T J ...we salute you [smiley=dude.gif] [smiley=guitarist.gif] [smiley=thumbsup.gif]


----------



## nm_225 (May 6, 2002)

True :


----------



## Guest (Feb 21, 2003)

Ewwwwww ...... gimme Darius... Robbie Williams oh and Blue again LOL ;D


----------



## garyc (May 7, 2002)

Pikey Welsh fucker.


----------



## r1 (Oct 31, 2002)

> Pikey Welsh fucker.


Or worse I've heard he's a Welsh Pikey-Fucker.


----------



## garyc (May 7, 2002)

> Or worse I've heard he's a Welsh Pikey-Fucker.


Pikey.
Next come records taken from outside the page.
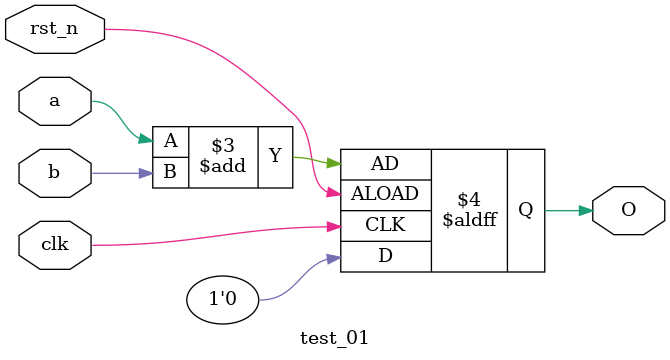
<source format=v>
module test_01(
input clk,
input rst_n,
input a, b,
output reg O);
always@(posedge clk, negedge rst_n)begin
	if(!rst_n)
		O <= a + b;
	else
		O <= 0;
end
endmodule
//change the test_01.v after checkout.
//add one line and do not use the checkout.
//about command: commit -m "".
//git is free software.
//git is a distributed version control system.
//compare to LICENSE.
//git track changes of files.
//git diff add only.
//git change and no add.

</source>
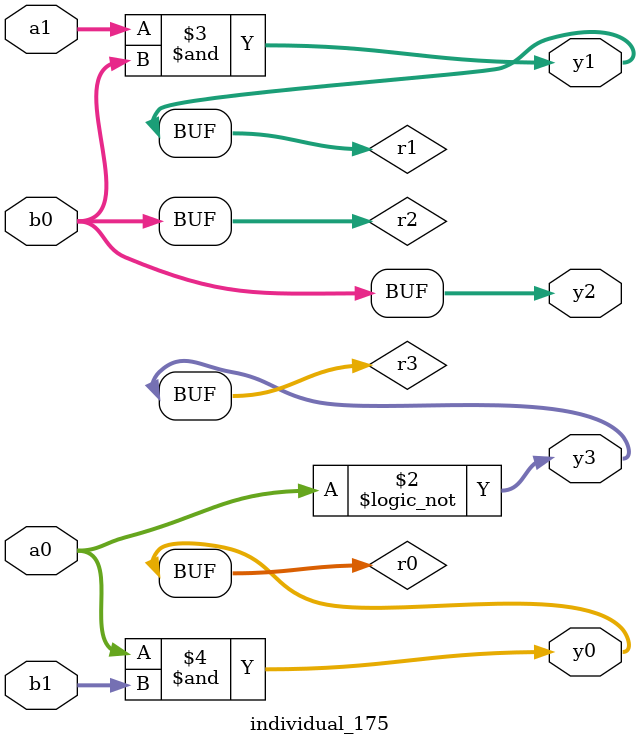
<source format=sv>
module individual_175(input logic [15:0] a1, input logic [15:0] a0, input logic [15:0] b1, input logic [15:0] b0, output logic [15:0] y3, output logic [15:0] y2, output logic [15:0] y1, output logic [15:0] y0);
logic [15:0] r0, r1, r2, r3; 
 always@(*) begin 
	 r0 = a0; r1 = a1; r2 = b0; r3 = b1; 
 	 r3 = ! r0 ;
 	 r1  &=  r2 ;
 	 r0  &=  b1 ;
 	 y3 = r3; y2 = r2; y1 = r1; y0 = r0; 
end
endmodule
</source>
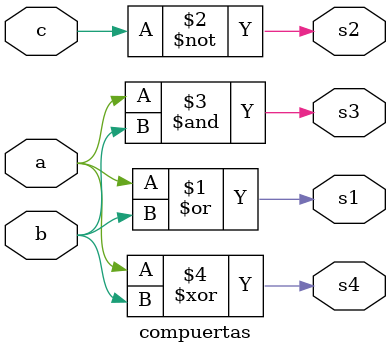
<source format=v>
module compuertas (
input a,b,c,
output s1,s2,s3,s4
);

assign s1 = a | b ;
assign s2 = ~c;
assign s3 = a & b;
assign s4 = a ^ b;
endmodule


</source>
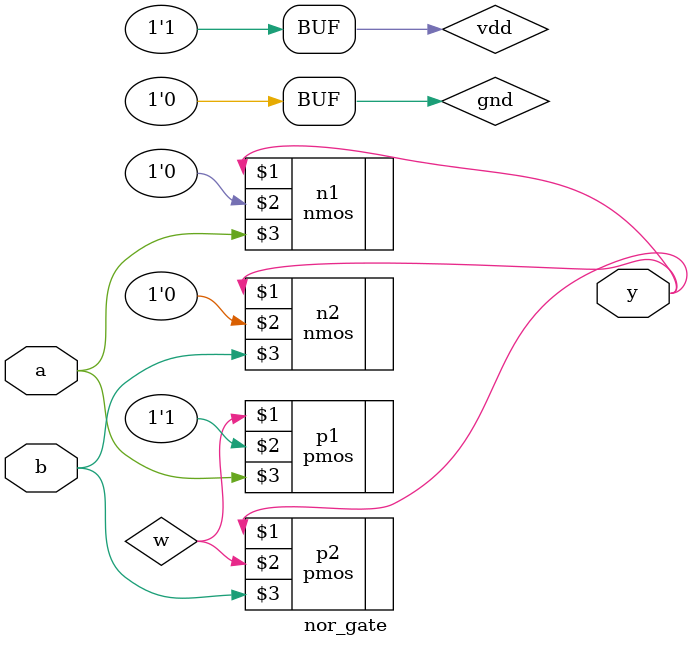
<source format=v>
module nor_gate(input a, b, output y);
	supply0 gnd;
	supply1 vdd;
	wire w;

	pmos p1(w, vdd, a);
	pmos p2(y, w, b);
	nmos n1(y, gnd, a);
	nmos n2(y, gnd, b);
endmodule






</source>
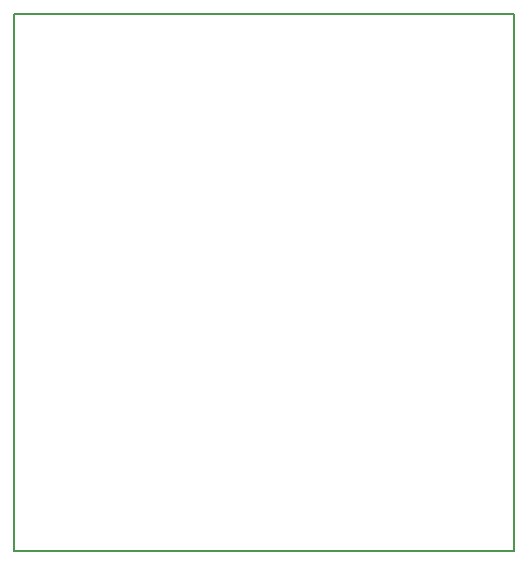
<source format=gm1>
G04 MADE WITH FRITZING*
G04 WWW.FRITZING.ORG*
G04 DOUBLE SIDED*
G04 HOLES PLATED*
G04 CONTOUR ON CENTER OF CONTOUR VECTOR*
%ASAXBY*%
%FSLAX23Y23*%
%MOIN*%
%OFA0B0*%
%SFA1.0B1.0*%
%ADD10R,1.674110X1.797900*%
%ADD11C,0.008000*%
%ADD10C,0.008*%
%LNCONTOUR*%
G90*
G70*
G54D10*
G54D11*
X4Y1794D02*
X1670Y1794D01*
X1670Y4D01*
X4Y4D01*
X4Y1794D01*
D02*
G04 End of contour*
M02*
</source>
Welsh. Fucker.


----------



## r1 (Oct 31, 2002)

> Pikey. Welsh. Fucker.


Or simply a cnut.


----------



## garyc (May 7, 2002)

> Or simply a cnut.


100% talent free zone.


----------



## Guest (Feb 21, 2003)

So you all adore Tom Jones? But he is old, dies his hair and takes viagra! ;D.

Out of all of them anyway I prefer Craig David he is more classy and sophisticated! ;D.

As if I really like Darius LOL :


----------



## Silversea (Jun 18, 2002)

Another talentless "Baw Bag"


----------